Assessment (Grading)

This is subject to change but is a rough estimate

30% Labs (3 to 4 total)
5% Homework assignments (3 to 4, lightly graded)
25% Final Project (with writeup and presentation)
10% Participation
30% Exams (2 Midterms, no final)

Class Participation

As discussed in responsibilities, your participation involves:

Required attendance to lecture and lab
Active participation in lecture
Active engagement in the class discussion groups
Concept quizzes and/or class prompts if and when they are used

Working With Partners

Partnerships where partners work mostly independently rarely work out well and frequently fail to produce complete, correct and robust solutions. More importantly, they don’t result in both partners learning well, which is ultimately the point of doing the work in the first place. Partnerships where partners work side-by-side for all or most of the time tend to work out very well, with both partners learning (and accomplishing) more than they would alone.

You and your partner are both equally responsible for initiating scheduling times when you can meet to work together, and for making time available in your schedule for working together.

For partnered lab assignments, you should follow these guidelines:

The expectation is that you and your partner are working together side by side in the lab for most, if not all, of the time you work on partnered lab assignments.
You and your partner should work on all aspects of the project together: initial top-down design, incremental testing and debugging, and final testing and code review.
When working together, follow the practices of pair programming (where one of you types and one of you watches and assists, ensuring you swap roles periodically, taking turns doing each part).
If meeting in person is not possible, pair programming can be done via screen-sharing and voice chat (e.g.

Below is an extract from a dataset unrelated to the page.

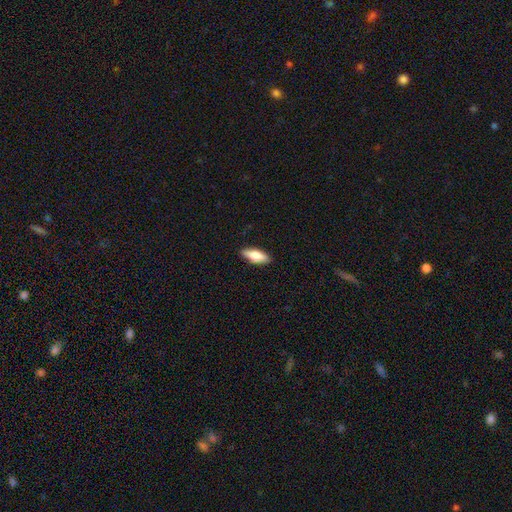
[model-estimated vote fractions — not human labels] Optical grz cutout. It shows a smooth galaxy with no disk features (73%) that is in between round and cigar-shaped (67%). Merging: none (89%).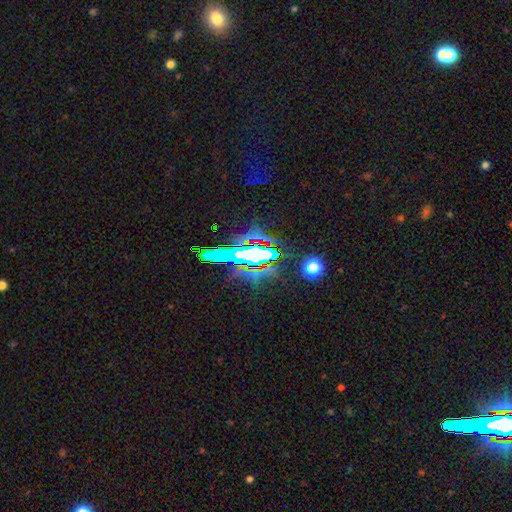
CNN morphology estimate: smooth_or_featured: star or artifact (p=0.59) [alt: featured or disk p=0.22]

Zoom); working together remotely isn’t as good as working together in person, but it’s better than working alone.
There may be short periods of time where you each go off and implement some small part independently. However, you should frequently come back together, talk through your changes, push and pull each other’s code from the git repository, and test your merged code together.
You should not delete or significantly alter code written by your partner when they are not present. If there is a problem in the code, then meet together to resolve it.
If there is any issue with the partnership, contact the professor.

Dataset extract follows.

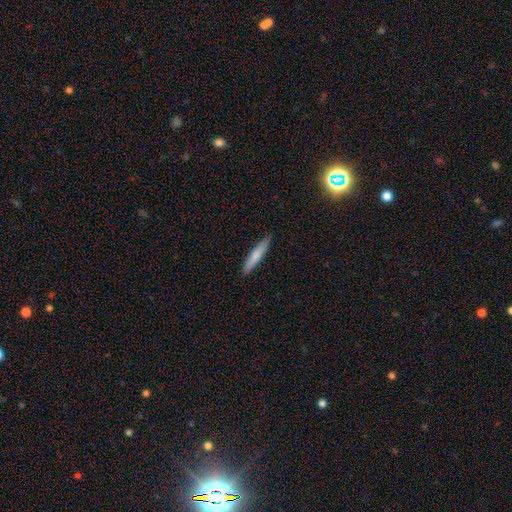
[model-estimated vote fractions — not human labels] Morphology: type=smooth (73%); roundness=cigar-shaped (91%); merging=none (89%).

Taking time up front to design a plan for your solution together and to doing incremental implementation and testing together may seem like it is a waste of time, but in the long run it will save you a lot of time by making it less likely that you have design or logic errors in your solution, and by having a partner to help track down bugs and to help come up with solutions to problems.

Policies

Academic Integrity

The general ethos of this policy is that actions which shortcut or avoid the learning process are forbidden, while actions which promote learning are encouraged.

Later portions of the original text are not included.